Competition with the trust (Breaches of fiduciary duty- FS Flashcards
(8 cards)
What is the fiduciary rule regarding competition with the trust?
A trustee must not set up a business in competition with a business owned by the trust, as this constitutes a conflict of interest and a breach of fiduciary duty.
Why is setting up a competing business a breach of fiduciary duty?
Because it diverts opportunities and potential profits away from the trust and undermines the trustee’s obligation of loyalty to the beneficiaries.
What legal remedy can beneficiaries pursue if a trustee competes with the trust?
Beneficiaries may apply to the court for an injunction to prevent the trustee from continuing the competing business.

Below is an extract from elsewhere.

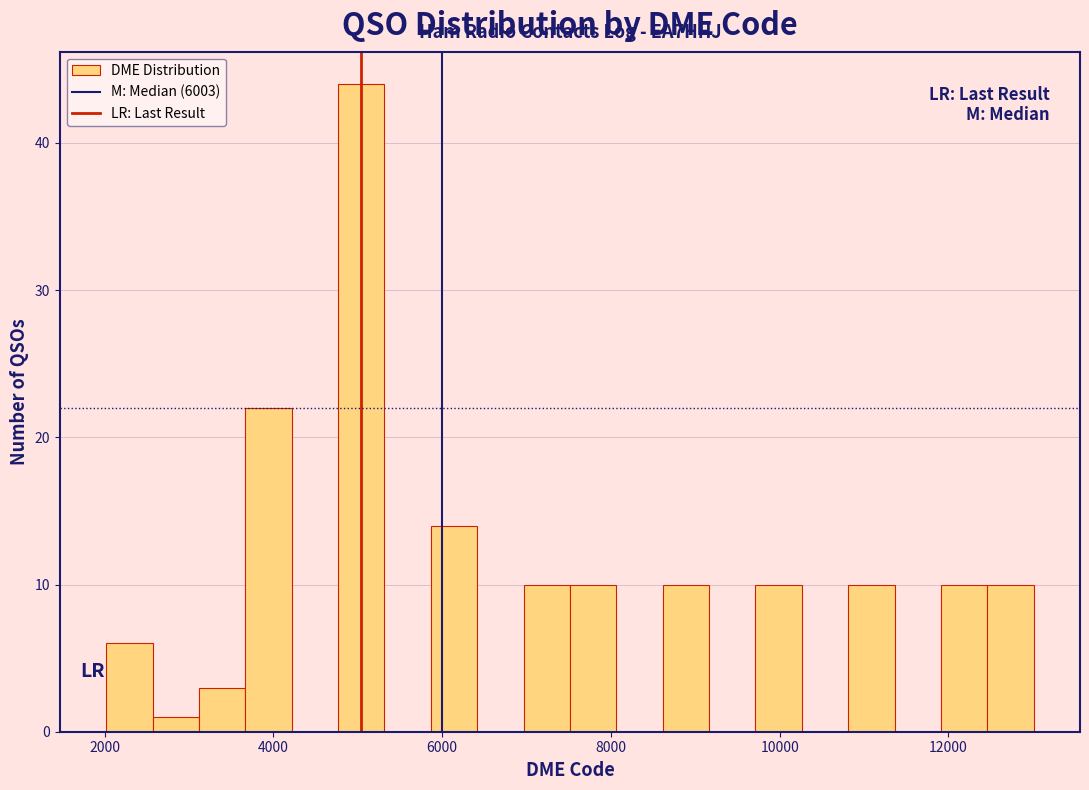

Read against the x-axis, roughly where is the centre of the tallest bar?

5000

What happens to the profits made by a trustee in breach of this duty through competition?
The trustee must account to the trust for any profits made from the competing business, even if the competition did not directly harm the trust.

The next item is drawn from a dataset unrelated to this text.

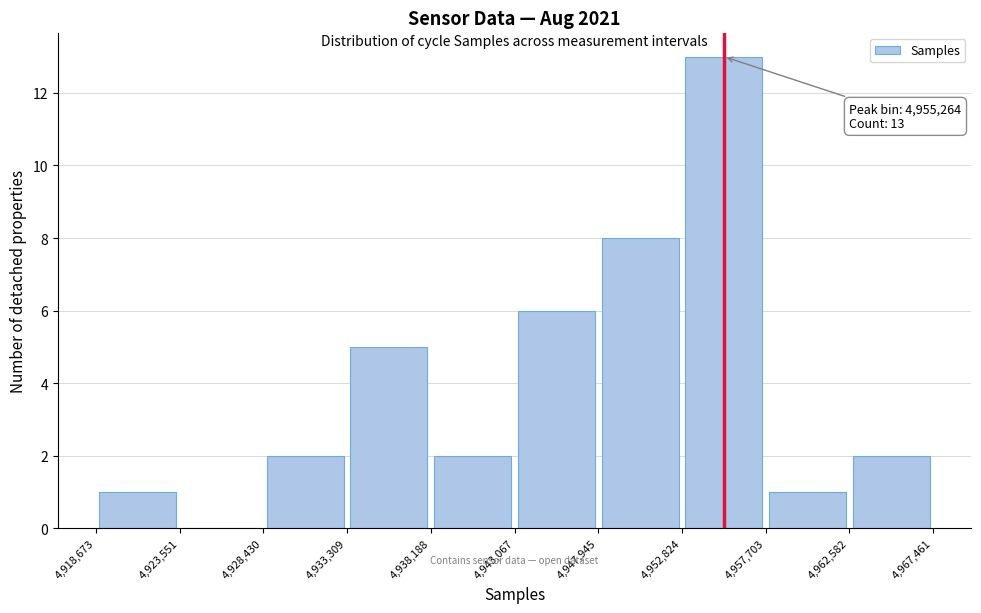

Over which range of the x-axis is the bar tallest?

4,952,824 to 4,957,703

Does the nature of the competing business affect whether there is a breach?
Yes, if the new business is sufficiently similar to the one held in trust and operates in the same market or location, it is more likely to be seen as direct competition.
Is it relevant whether the trustee intended to harm the trust when setting up a competing business?

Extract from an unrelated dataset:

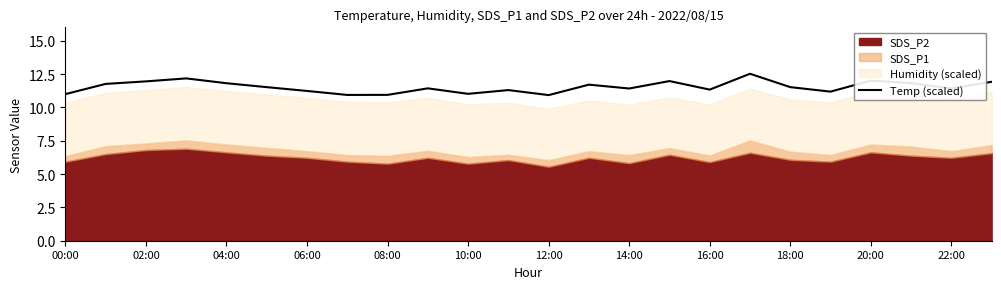

The value of Temp (scaled) at 04:00 is 15.7. True or false?

False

No—the breach is based on strict liability, so the trustee’s intention or good faith is not a defence.
What is the underlying principle for prohibiting competition by trustees?
The rule exists to prevent any conflict of interest and to uphold the fiduciary’s duty of loyalty to act in the best interests of the trust and its beneficiaries.
Can a trustee be excused from liability if beneficiaries consent to the competition?
Only if the beneficiaries provide fully informed consent, and they are of full age and capacity, may the trustee potentially avoid liability.